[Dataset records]
——————————
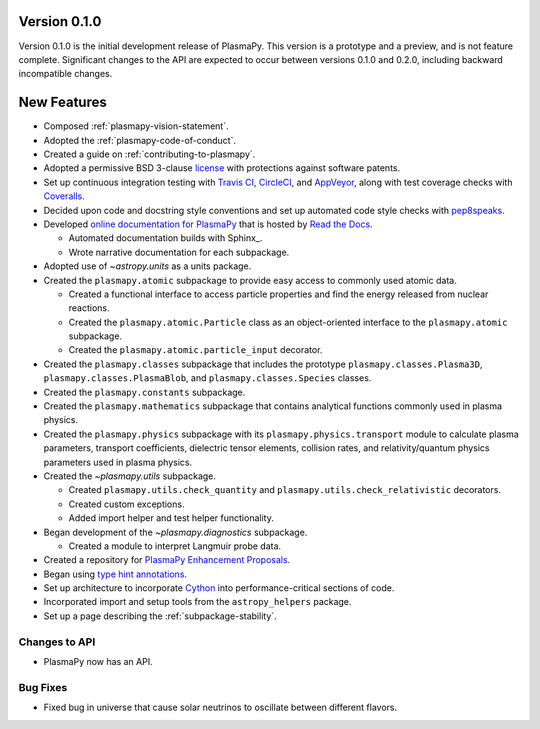 Version 0.1.0
=============

Version 0.1.0 is the initial development release of PlasmaPy.  This
version is a prototype and a preview, and is not feature complete.
Significant changes to the API are expected to occur between versions
0.1.0 and 0.2.0, including backward incompatible changes.

.. _change-log-0.1.0-new:

New Features
============

* Composed :ref:`plasmapy-vision-statement`.

* Adopted the :ref:`plasmapy-code-of-conduct`.

* Created a guide on :ref:`contributing-to-plasmapy`.

* Adopted a permissive BSD 3-clause `license
  <https://github.com/PlasmaPy/PlasmaPy/blob/main/LICENSE.md>`_ with
  protections against software patents.

* Set up continuous integration testing with `Travis CI
  <https://travis-ci.org/>`_, `CircleCI <https://circleci.com/>`_, and
  `AppVeyor <https://www.appveyor.com/>`_, along with test coverage
  checks with `Coveralls <https://coveralls.io/>`_.

* Decided upon code and docstring style conventions and set up
  automated code style checks with `pep8speaks
  <https://pep8speaks.com/>`_.

* Developed `online documentation for PlasmaPy
  <http://docs.plasmapy.org>`_ that is hosted by `Read the Docs
  <https://readthedocs.org/>`_.

  - Automated documentation builds with Sphinx_.

  - Wrote narrative documentation for each subpackage.

* Adopted use of `~astropy.units` as a units package.

* Created the ``plasmapy.atomic`` subpackage to provide easy access to
  commonly used atomic data.

  - Created a functional interface to access particle properties and
    find the energy released from nuclear reactions.

  - Created the ``plasmapy.atomic.Particle`` class as an object-oriented
    interface to the ``plasmapy.atomic`` subpackage.

  - Created the ``plasmapy.atomic.particle_input`` decorator.

* Created the ``plasmapy.classes`` subpackage that includes the prototype
  ``plasmapy.classes.Plasma3D``, ``plasmapy.classes.PlasmaBlob``, and
  ``plasmapy.classes.Species`` classes.

* Created the ``plasmapy.constants`` subpackage.

* Created the ``plasmapy.mathematics`` subpackage that contains
  analytical functions commonly used in plasma physics.

* Created the ``plasmapy.physics`` subpackage with its
  ``plasmapy.physics.transport`` module to calculate plasma parameters,
  transport coefficients, dielectric tensor elements, collision rates,
  and relativity/quantum physics parameters used in plasma physics.

* Created the `~plasmapy.utils` subpackage.

  - Created ``plasmapy.utils.check_quantity`` and
    ``plasmapy.utils.check_relativistic`` decorators.

  - Created custom exceptions.

  - Added import helper and test helper functionality.

* Began development of the `~plasmapy.diagnostics` subpackage.

  - Created a module to interpret Langmuir probe data.

* Created a repository for `PlasmaPy Enhancement Proposals
  <https://github.com/PlasmaPy/PlasmaPy-PLEPs>`_.

* Began using `type hint annotations
  <https://docs.python.org/3/library/typing.html>`_.

* Set up architecture to incorporate `Cython <http://cython.org/>`_ into
  performance-critical sections of code.

* Incorporated import and setup tools from the ``astropy_helpers``
  package.

* Set up a page describing the :ref:`subpackage-stability`.

.. _change-log-0.1.0-api:

Changes to API
--------------

- PlasmaPy now has an API.

.. _change-log-0.1.0-bugfix:

Bug Fixes
---------

- Fixed bug in universe that cause solar neutrinos to oscillate
  between different flavors.

.. I went to a talk on neutrinos once, but it all just went in one ear
   and out the other.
——————————
**Problem statement:** Print the entries above exactly, taking out only the pictures.

**Completed task:**
 Version 0.1.0
=============

Version 0.1.0 is the initial development release of PlasmaPy.  This
version is a prototype and a preview, and is not feature complete.
Significant changes to the API are expected to occur between versions
0.1.0 and 0.2.0, including backward incompatible changes.

.. _change-log-0.1.0-new:

New Features
============

* Composed :ref:`plasmapy-vision-statement`.

* Adopted the :ref:`plasmapy-code-of-conduct`.

* Created a guide on :ref:`contributing-to-plasmapy`.

* Adopted a permissive BSD 3-clause `license
  <https://github.com/PlasmaPy/PlasmaPy/blob/main/LICENSE.md>`_ with
  protections against software patents.

* Set up continuous integration testing with `Travis CI
  <https://travis-ci.org/>`_, `CircleCI <https://circleci.com/>`_, and
  `AppVeyor <https://www.appveyor.com/>`_, along with test coverage
  checks with `Coveralls <https://coveralls.io/>`_.

* Decided upon code and docstring style conventions and set up
  automated code style checks with `pep8speaks
  <https://pep8speaks.com/>`_.

* Developed `online documentation for PlasmaPy
  <http://docs.plasmapy.org>`_ that is hosted by `Read the Docs
  <https://readthedocs.org/>`_.

  - Automated documentation builds with Sphinx_.

  - Wrote narrative documentation for each subpackage.

* Adopted use of `~astropy.units` as a units package.

* Created the ``plasmapy.atomic`` subpackage to provide easy access to
  commonly used atomic data.

  - Created a functional interface to access particle properties and
    find the energy released from nuclear reactions.

  - Created the ``plasmapy.atomic.Particle`` class as an object-oriented
    interface to the ``plasmapy.atomic`` subpackage.

  - Created the ``plasmapy.atomic.particle_input`` decorator.

* Created the ``plasmapy.classes`` subpackage that includes the prototype
  ``plasmapy.classes.Plasma3D``, ``plasmapy.classes.PlasmaBlob``, and
  ``plasmapy.classes.Species`` classes.

* Created the ``plasmapy.constants`` subpackage.

* Created the ``plasmapy.mathematics`` subpackage that contains
  analytical functions commonly used in plasma physics.

* Created the ``plasmapy.physics`` subpackage with its
  ``plasmapy.physics.transport`` module to calculate plasma parameters,
  transport coefficients, dielectric tensor elements, collision rates,
  and relativity/quantum physics parameters used in plasma physics.

* Created the `~plasmapy.utils` subpackage.

  - Created ``plasmapy.utils.check_quantity`` and
    ``plasmapy.utils.check_relativistic`` decorators.

  - Created custom exceptions.

  - Added import helper and test helper functionality.

* Began development of the `~plasmapy.diagnostics` subpackage.

  - Created a module to interpret Langmuir probe data.

* Created a repository for `PlasmaPy Enhancement Proposals
  <https://github.com/PlasmaPy/PlasmaPy-PLEPs>`_.

* Began using `type hint annotations
  <https://docs.python.org/3/library/typing.html>`_.

* Set up architecture to incorporate `Cython <http://cython.org/>`_ into
  performance-critical sections of code.

* Incorporated import and setup tools from the ``astropy_helpers``
  package.

* Set up a page describing the :ref:`subpackage-stability`.

.. _change-log-0.1.0-api:

Changes to API
--------------

- PlasmaPy now has an API.

.. _change-log-0.1.0-bugfix:

Bug Fixes
---------

- Fixed bug in universe that cause solar neutrinos to oscillate
  between different flavors.

.. I went to a talk on neutrinos once, but it all just went in one ear
   and out the other.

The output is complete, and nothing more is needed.